[Dataset entries]

_ _ _ _

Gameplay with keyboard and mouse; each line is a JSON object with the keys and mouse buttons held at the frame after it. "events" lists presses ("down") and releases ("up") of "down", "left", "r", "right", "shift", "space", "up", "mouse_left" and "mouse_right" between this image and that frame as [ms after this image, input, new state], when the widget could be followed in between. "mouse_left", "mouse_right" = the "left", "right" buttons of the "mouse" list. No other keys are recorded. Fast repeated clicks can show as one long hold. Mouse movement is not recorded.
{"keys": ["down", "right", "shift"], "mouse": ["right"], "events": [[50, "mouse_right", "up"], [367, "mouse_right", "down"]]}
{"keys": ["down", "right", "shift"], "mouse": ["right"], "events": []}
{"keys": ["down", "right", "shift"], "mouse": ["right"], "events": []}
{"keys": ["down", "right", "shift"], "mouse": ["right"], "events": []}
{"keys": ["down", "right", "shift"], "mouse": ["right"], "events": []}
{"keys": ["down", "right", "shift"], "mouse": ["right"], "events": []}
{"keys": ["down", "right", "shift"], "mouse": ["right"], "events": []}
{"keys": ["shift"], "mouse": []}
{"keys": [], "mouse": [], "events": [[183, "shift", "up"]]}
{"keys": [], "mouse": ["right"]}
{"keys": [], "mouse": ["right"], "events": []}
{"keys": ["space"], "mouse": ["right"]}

_ _ _ _

- **What you will do**
Retype the data exactly.

- **Written answer**
Gameplay with keyboard and mouse; each line is a JSON object with the keys and mouse buttons held at the frame after it. "events" lists presses ("down") and releases ("up") of "down", "left", "r", "right", "shift", "space", "up", "mouse_left" and "mouse_right" between this image and that frame as [ms after this image, input, new state], when the widget could be followed in between. "mouse_left", "mouse_right" = the "left", "right" buttons of the "mouse" list. No other keys are recorded. Fast repeated clicks can show as one long hold. Mouse movement is not recorded.
{"keys": ["down", "right", "shift"], "mouse": ["right"], "events": [[50, "mouse_right", "up"], [367, "mouse_right", "down"]]}
{"keys": ["down", "right", "shift"], "mouse": ["right"], "events": []}
{"keys": ["down", "right", "shift"], "mouse": ["right"], "events": []}
{"keys": ["down", "right", "shift"], "mouse": ["right"], "events": []}
{"keys": ["down", "right", "shift"], "mouse": ["right"], "events": []}
{"keys": ["down", "right", "shift"], "mouse": ["right"], "events": []}
{"keys": ["down", "right", "shift"], "mouse": ["right"], "events": []}
{"keys": ["shift"], "mouse": []}
{"keys": [], "mouse": [], "events": [[183, "shift", "up"]]}
{"keys": [], "mouse": ["right"]}
{"keys": [], "mouse": ["right"], "events": []}
{"keys": ["space"], "mouse": ["right"]}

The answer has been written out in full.